Friday, July 9, 2010

At a Loss

I told you to expect lots of blog posts and even videos from the inaugural World to the Wise Cultural Tour. Two things have retarded that process: first, leading the tour proved much more time- and labor-intensive, preventing me from taking the time to write meaningful posts. Here I readily admit to being enough of a perfectionist that I won’t settle for whipping out a mundane blog post like, “We visited the Eiffel Tower today. The weather was perfect.” (Although, if you’re my Facebook friend, you would have seen occasional posts almost that mundane.) I like not only to report on things, but to make observations and commentary – I suppose I’m saying I want you to be glad you read my blog.

The reason you haven’t seen any videos yet is twofold: it was virtually impossible to find the time to upload the ones we shot; and, more sobering, our video camera AND still camera were stolen in Amsterdam.

For those who like the gory details, here’s how it all went down: we were near the end of a wonderful week in Amsterdam, having savored its old world charm and culture, and taken a couple of great day trips. You are hopefully aware that the World Cup was going on while we were there, and that the Netherlands had made it all the way to the quarter finals. (We had enjoyed watching various matches throughout the tournament, starting with US v. England on the first day of our arrival in the UK.) We had determined to watch the quarter finals pitting the Dutch against the formidable Brazilians, and chose a convivial corner café right in the heart of the city and no more than a five-minute walk from where we were staying. We picked out a round bistro table just inside, elevated about three feet above the entrance level where there were outdoor tables, and separated by a wrought iron rail.

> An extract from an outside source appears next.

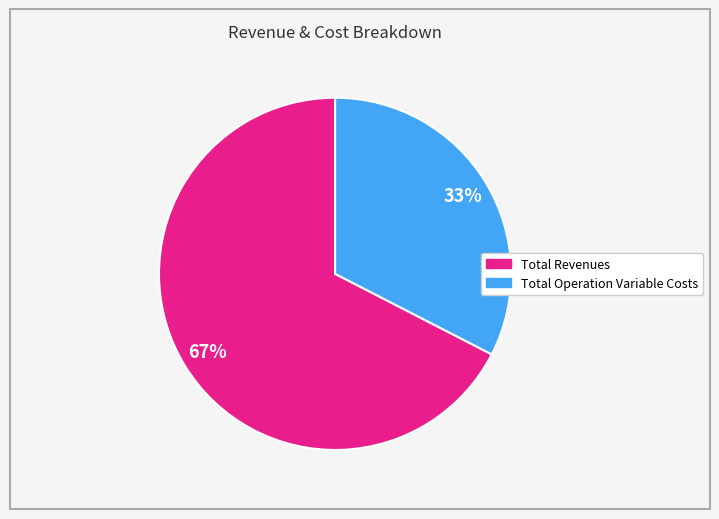

To the nearest percent, what is the average slice percentage?

50%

It was a great atmosphere, complete with a handful of Brazilian fans and a very international crowd. I had gotten up to use the restroom, and just as I was walking back to the table, the Dutch team scored the first goal of the match. Needless to say, the place erupted – everyone was on their feet celebrating. When we sat back down, my wife, Becky, looked at her feet where we had both placed our shoulder bags. Both bags were gone. All that remained was a black umbrella that had not been there earlier. My first thought was that someone else in our group was holding our bags for us. Reality soon made itself known, though, as the blank faces of everyone around us told the story: while we were all on our feet in the midst of the pandemonium, someone had deftly reached through the railing behind our table with the umbrella and used its handle to hook both bags in one fell swoop. The redundant proof was Becky’s water bottle and toothbrush leaving a trail from our table to the street.

If you’ve ever been robbed, you’re familiar with the feelings of anger mixed with remorse, in this case. The fact is, I should have known better. I’m a seasoned traveler. I should have noticed the gaps in the railing behind our table, opening to the wide open doors to the busy street. In Becky’s bag were our brand new video camera and still camera, her passport, credit cards, driver’s license, journal, and a brand new sweater she had bought for the trip. Oh, and a Ziploc bag with watercolors and brushes, which we had used on occasion to relax and respond to some of the beauty around us in various places. In my bag, just the essentials – passport, credit cards, driver’s license, journal, and a few sundries.

We decided Becky would go back to our Amsterdam house immediately, get on the phone and cancel all our credit cards, while I filed a police report at the station less than five minutes’ walk down the same street. While I waited for them to process my report, I heard numerous other similar stories. Every person who came and went while I was there had been robbed.